Od kilku miesięcy kurs ropy naftowej znajduje się w trendzie spadkowym. O ile w czerwcu surowcem gatunku Brent handlowano nawet po niespełna 80 USD za baryłkę, o tyle dzisiaj zbliża się do 60 USD.
Według Roberta Brzozowskiego, wiceprezesa ds. handlowych Unimotu, sytuacja na rynku ropy jest odzwierciedleniem sytuacji geopolitycznej. Zauważa, że w ostatnich miesiącach obserwujemy względne uspokojenie napięć w regionach, które stymulowały wzrost cen surowca, w tym zwłaszcza na Bliskim Wschodzie. Ponadto duże szanse są na osiągnięcie pokoju w Ukrainie. – W efekcie mniejsza presja związana z sytuacją geopolityczną sprzyja utrzymywaniu się trendu spadkowego cen ropy - ocenia Brzozowski. Jego zdaniem dalsza stabilizacja sytuacji geopolitycznej może spowodować, że cena nadal będzie spadać, nawet do poziomu poniżej 60 USD za baryłkę ropy Brent.
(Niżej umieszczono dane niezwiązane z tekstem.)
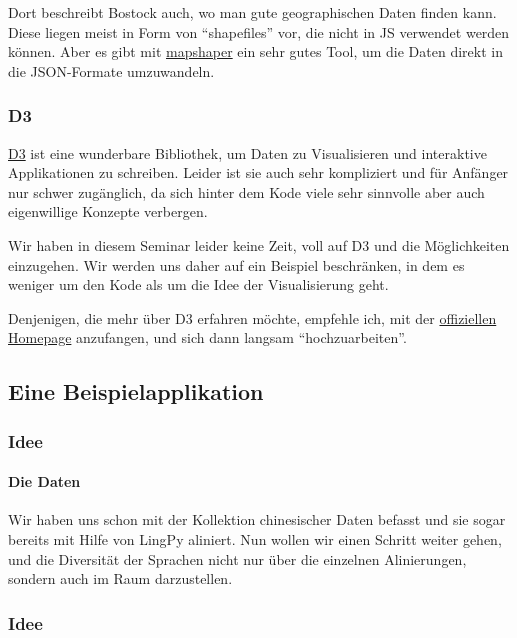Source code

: Dort beschreibt Bostock auch, wo man gute geographischen Daten finden
kann. Diese liegen meist in Form von ``shapefiles'' vor, die nicht in JS
verwendet werden können. Aber es gibt mit
\href{http://mapshaper.org/}{mapshaper} ein sehr gutes Tool, um die
Daten direkt in die JSON-Formate umzuwandeln.


\subsubsection{\texorpdfstring{{D3}}{D3}}

\href{http://d3js.org}{D3} ist eine wunderbare Bibliothek, um Daten zu
Visualisieren und interaktive Applikationen zu schreiben. Leider ist sie
auch sehr kompliziert und für Anfänger nur schwer zugänglich, da sich
hinter dem Kode viele sehr sinnvolle aber auch eigenwillige Konzepte
verbergen.

Wir haben in diesem Seminar leider keine Zeit, voll auf D3 und die
Möglichkeiten einzugehen. Wir werden uns daher auf ein Beispiel
beschränken, in dem es weniger um den Kode als um die Idee der
Visualisierung geht.

Denjenigen, die mehr über D3 erfahren möchte, empfehle ich, mit der
\href{http://d3js.org}{offiziellen Homepage} anzufangen, und sich dann
langsam ``hochzuarbeiten''.

\subsection{\texorpdfstring{{Eine
Beispielapplikation}}{Eine Beispielapplikation}}

\subsubsection{\texorpdfstring{{Idee}}{Idee}}

\paragraph{Die Daten}

Wir haben uns schon mit der Kollektion chinesischer Daten befasst und
sie sogar bereits mit Hilfe von LingPy aliniert. Nun wollen wir einen
Schritt weiter gehen, und die Diversität der Sprachen nicht nur über die
einzelnen Alinierungen, sondern auch im Raum darzustellen.


\subsubsection{\texorpdfstring{{Idee}}{Idee}}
Jednocześnie zauważa, że zawirowania związane z dostawami ropy rosyjskiej są niwelowane przez wzrost produkcji w innych krajach. Tym samym rynek tego surowca można obecnie uznać za stosunkowo dobrze zbilansowany pod względem popytu i podaży.
Kurs ropy wpływa na spółki w sposób pośredni
Grupa Unimot, która specjalizuje się m.in. w handlu paliwami, stosuje zabezpieczenia cen produktów na rynkach terminowych (futures), w związku z czym ich zmienność nie stanowi dla firmy bezpośredniego ryzyka. – Niemniej jednak nagłe i krótkotrwałe wzrosty cen oraz polityka cenowa lokalnych producentów stosujących mechanizm oparty na uśrednionych notowaniach z kilku poprzednich dni powodują, że rynek musi w kolejnych dniach „nadrobić” gwałtowne wzrosty. Takie sytuacje potrafią zaburzyć bieżącą równowagę popytowo-podażową, ponieważ w naturalny sposób prowadzą do zwiększonego popytu ze strony klientów, starających się zakupić paliwo po niższych, jeszcze niezmienionych cenach – twierdzi Brzozowski.